Mass in Quarantine | Tania Runyan
—Father Giuseppe Corbari, Saints Quirico
and Giulitta parish, Robbiano, Italy
You didn’t want to say Mass alone,
so you taped a hundred photos to the pews.
These faces were made to be known:
the eyes, mustaches, and cheekbones
for years settling on your dreams like dew.
You didn’t want to say Mass alone.
And though now you have to imagine the cologne,
the children scuffling in their restless stew,
the faces are still touched and known
from old snapshots alongside hasty phone
selfies sent at your plea, your cue
that you didn’t want to celebrate Mass alone.
This morning, a woman’s hair like a lodestone
caught the stained glass Blessed Virgin’s blue.
These faces were made to be known,
regardless of how far the virus has flown.
You’re surprised this story has swept the news.
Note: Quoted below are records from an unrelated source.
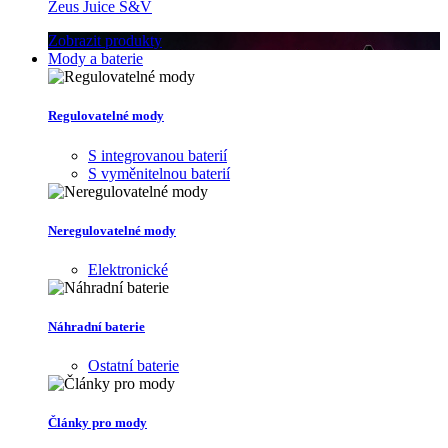
Zeus Juice S&V
Zobrazit produkty
Mody a baterie
Regulovatelné mody
S integrovanou baterií
S vyměnitelnou baterií
Neregulovatelné mody
Elektronické
Náhradní baterie
Ostatní baterie
Články pro mody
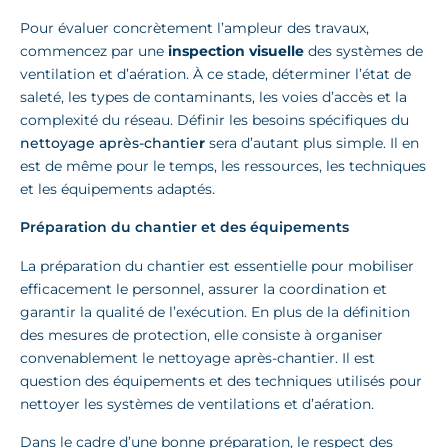
Pour évaluer concrètement l’ampleur des travaux,
commencez par une
inspection visuelle
des systèmes de
ventilation et d’aération. À ce stade, déterminer l’état de
saleté, les types de contaminants, les voies d’accès et la
complexité du réseau. Définir les besoins spécifiques du
nettoyage après-chantie
r
sera d’autant plus simple. Il en
est de même pour le temps, les ressources, les techniques
et les équipements adaptés.
Préparation du chantier et des équipements
La préparation du chantier est essentielle pour mobiliser
efficacement le personnel, assurer la coordination et
garantir la qualité de l’exécution. En plus de la définition
des mesures de protection, elle consiste à organiser
convenablement le nettoyage après-chantier. Il est
question des équipements et des techniques utilisés pour
nettoyer les systèmes de ventilations et d’aération.
Dans le cadre d’une bonne préparation, le respect des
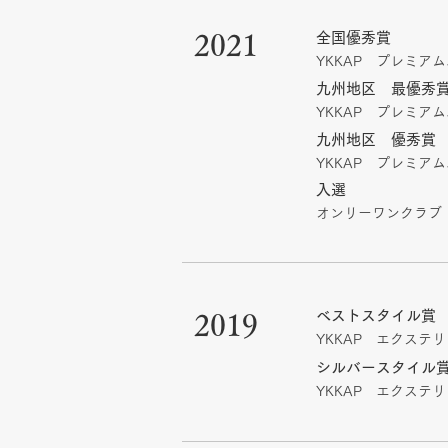
2021
全国優秀賞
​YKKAP プレミア
九州地区 最優秀
​YKKAP プレミ
九州地区 優秀賞
​YKKAP プレミ
​入選
オンリーワンクラブ
ベストスタイル賞
2019
​YKKAP エクステ
シルバースタイル
​YKKAP エクス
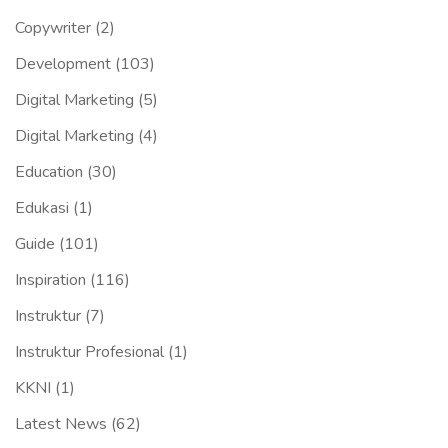
Copywriter
(2)
Development
(103)
Digital Marketing
(5)
Digital Marketing
(4)
Education
(30)
Edukasi
(1)
Guide
(101)
Inspiration
(116)
Instruktur
(7)
Instruktur Profesional
(1)
KKNI
(1)
Latest News
(62)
You just didn’t want to say Mass alone
without the faces you’ve always known.
Tania Runyan is the author of the poetry collections What Will Soon Take Place, Second Sky, A Thousand Vessels, Simple Weight, and Delicious Air. Her guides How to Read a Poem, How to Write a Poem, and How to Write a Form Poem are used in classrooms across the country. Her poems have appeared in many publications, including Poetry, Image, Indiana Review, Atlanta Review, and The Christian Century. Tania was awarded an NEA Literature Fellowship in 2011.